Foliage that touches the ground, or is close to the ground can easily have these deadly spores splashed on to their surface directly from the soil. (See : How To Avoid Tomato Blight)
But clearing away the bottom area of plants can assist in eliminating this issue.
It also allows air to more easily circulate throughout the plants, helping to keep plants from mold and mildew issues as well.
And maybe most importantly, it makes it hard for crawling garden pests to have an easy ride onto your plants!
So how much should you prune up under your plants?
For determinate varieties that tend to grow shorter and bushier, remove the first few branches at ground level. Keeping 4″ to 6″ of space clear at ground level will work wonders.
For indeterminate and larger tomatoes, take 8 to 12″ off at the bottom of each plant as they grow to mature size. These larger plants need more space to really allow air, light and circulation in. (See : The Difference Between Indeterminate & Determinate Tomatoes)
Create Air Space In The Middle
And pruning doesn’t just stop at the bottom of the plant.
As the season progresses, remove excess foliage from the middle of the plant to allow for air and light to reach the middle of the plant.
There is no need for massive pruning in the center section, just a branch or two to open up the middle area.
Also be sure to trim back and eliminate renegade branches shoot off to the side or grow into the next row.
These wild branches use up a lot of the plants energy, and are easily damaged and broken in storms.

**TASK 1**
Rewrite the chart records below, substituting "amount" for "value" and keeping everything else the same. Please leave the pictures out of your answer.

**EXTRACTED DATA**
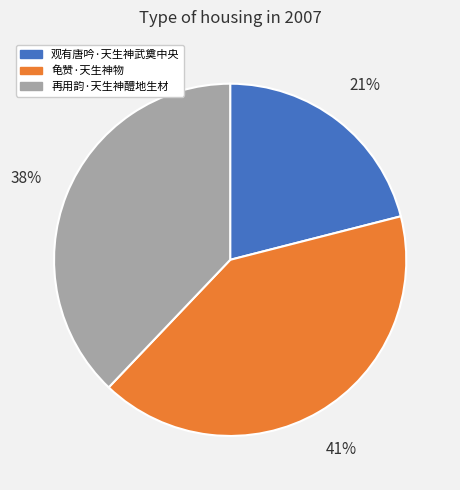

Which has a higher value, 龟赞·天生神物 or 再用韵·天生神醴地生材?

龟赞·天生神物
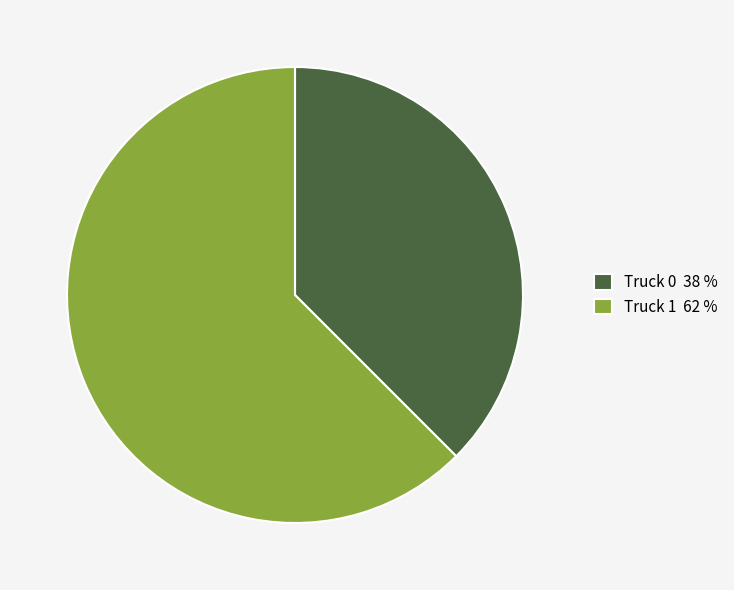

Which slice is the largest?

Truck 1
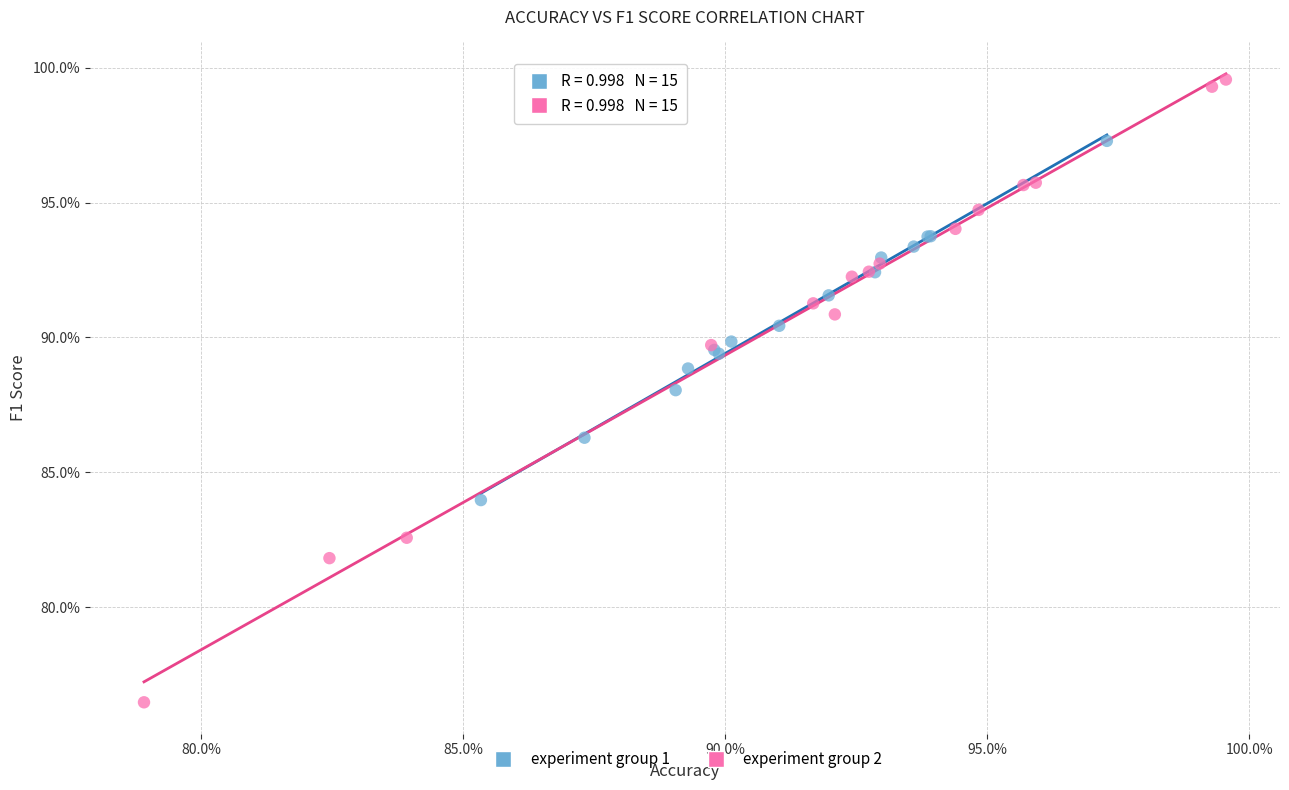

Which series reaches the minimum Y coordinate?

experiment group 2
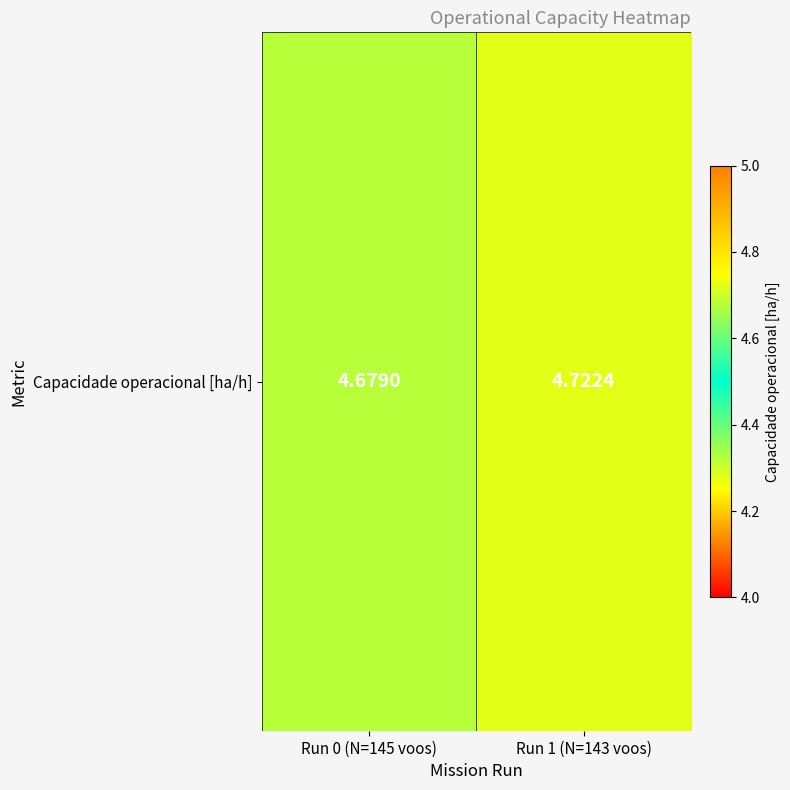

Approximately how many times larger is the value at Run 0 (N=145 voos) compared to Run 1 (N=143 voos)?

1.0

**TASK 2**
Carry on the tomato pruning text from its last sentence.

**WRITTEN ANSWER 1**
Which has a higher amount, 龟赞·天生神物 or 再用韵·天生神醴地生材?

龟赞·天生神物

Which slice is the largest?

Truck 1

Which series reaches the minimum Y coordinate?

experiment group 2

Approximately how many times larger is the amount at Run 0 (N=145 voos) compared to Run 1 (N=143 voos)?

1.0

**WRITTEN ANSWER 2**
Remember when pruning to always use a sharp pair of hand pruners, or heavy-duty garden scissors. Clean, crisp cuts are vital to quick and healthy healing. See : Bypass Pro Pruning Shears
Also, always sure to prune in the early morning or evening to avoid the heat of the day.
Plants are at their highest stress level during the hottest portions of the day, and pruning during this period can cause unneeded stress to the plant.
Pinching Off Tomato Plant Suckers
So now lets tackle the subject of pinching off suckers.
Tomato suckers are the growth that occurs from the “V” portion or crotch between a stem and a branch.
This new growth can suck vital power and nutrients from the main stems and branches that produce fruit.
And the practice of “pinching off” simply means to remove these shoots as they appear.
Most gardeners simply pinch them back with their fingers or fingernails, which is where the term evolved from, but they can also be removed with sharp scissors or small pruners if desired.
Either way, pruning tomato plants and pinching off suckers is a sure way to a healthier and more productive crop!